A Reckless Example of Using Basic Meta-programming Concepts and How it Paid Off
Just before we begin, I wanted to give you a fair warning. The example i’m going to use will be a case of using TTY-Prompt where my user input was controlled. Because it was controlled , the returning values were controlled as well. This will save you energy so long as you avoid being careless. This can work if you loose up some of the user input restrictions, but just know that the possibility of something going wrong becomes greater. If you act too reckless, this will bite you in the butt.
As a fairly new student/practitioner of Ruby, there are some things about this language that just seem nice and makes things easier to read. The syntactic sugar sometimes feels a bit sweeter using this language compared to others. But even so, one of the first things they always teach you about Ruby that is easy to forget is that it is meant to be dynamic. It’s easy to forget as you begin to learn the language, but once you make that true realization, you’ll notice a lot of paths will open up for you. The following is an example of recklessly applying this to a user’s input to clean up my code and open up the path of making it even more modular.
At the last week of the Ruby section for my coding boot camp, I was put into a group with some classmates and asked to come up with a CLI application that used 3 models together. The goal was to show our understanding of CRUD & ActiveRecord. While making this, we made the decision that instead of just using puts
and gets
to spit out information and get the user’s reply, we would use TTY-Prompt (which i totally recommend). To cut to the chase, the gem would allow me to call a prompt, feed it a question and an array/hashes, and have it call a method based on the result. By using TTY-Prompt I was able to mash a bunch of puts
& gets
into one line with the added bonus that I can feed a hash where the hash[key] would be read to the user as a choice while the hash[value] would be returned to me. It opened the ability to use case
on the results and lead it to other methods within the code, ultimately mimicking a real interactive menu.

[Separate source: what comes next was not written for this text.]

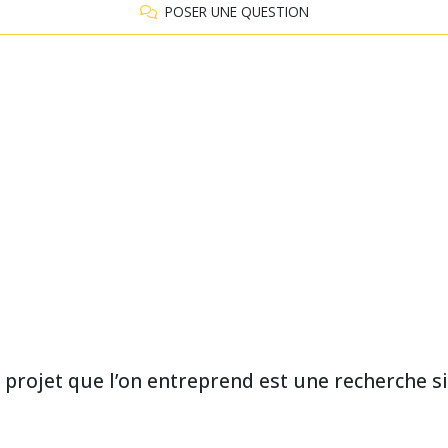
POSER UNE QUESTION
projet que l’on entreprend est une recherche si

Our initial mission was to get the code working, but there was something that was bothering me. We had similar code through out our CLI app where it was they kept referring to the same model, but they just called a different method onto it to either access an attribute or to a refer to the same instance. Because we were trying to be a bit nicer and have things easier to read for the future, our app ended up having somewhere around 415 lines!!! Hopping from section to section became more tedious just because of the number of lines in the code vs what was actually happening. The program just looked bloated. Here is where we can use some<basic concepts of >META-PROGRAMMING! to make things neater and a little bit cooler.
Let’s look at an example from my original code. In the program, there was a class method called analytics_page
which would execute another Class#method from a different model which ultimately puts
something. TTY-Prompt asks a question, I gave an array which returns the inside element once the user chooses it. I would then see what that value was, and execute the respective method.
Quick aside, TTY-prompt#select will accept a hash as the second argument,and will automatically make the hash’s keys to choices for the user to select, and will return whatever the hash’s values. But the logic can still be applied outside of TTY-Prompt. you just take whatever you receive(gets or received from outside) from the user and search the hash to see it exists and return the value***
Revisiting the code, I felt I could make it a bit more dynamic and cleaner. My solution was to create a hash with an array as the values. Then based on what the input was received, I can look at the first value in the value array, and see if it is genre, artist, or user. I can then call#send
with the second element in the value hash to the respective model and execute whatever was the second value of the array on the respective class.
Revisiting the code, I felt I could make it a bit more dynamic and cleaner. My solution was to create a hash with an array as the values. Then based on what the input was received, I can look at the first value in the value array, and see if it is genre, artist, or user. I can then call #send
with the second element in the value hash to the respective model and execute whatever was the second value of the array on the respective class.
This is already making the code a bit leaner and using less checks, but we can go even further. I still have to do a check to see which class i want to direct it to. If i can get rid of that, i can take out those case/whens and maybe keep it all into one line. This is where another Object method comes in handy, Object.const_get()
. Since in my hash, I already have a value that is an array, I can make one of the elements a string of the Class name I want to search for. When I feed that string to Object.const_get
and chain send()
to it, I can now dynamically call any class and any method I want, including the ones I came up with in the menu_hash.
Now doing all this based on user input is a reckless, because who knows what we might receive. The potential downside to this is if you loosen up what you pass to these arguments, you open your program up for errors, or to allow someone pass in a code you don’t want. In the examples above, since i was using #send
after a TTY:Prompt #select
asking the user for input, I was better able to control what was being passed. In a way, the inputs were sanitized. The more “open” the input is, the more restrictive you will want to be on how you use that input. But if you’re feeling extra reckless and brave, you can take user input directly, and chain things like define_method
or check the string against public_class_method
. But that dive into Metaprogramming will have to come another day.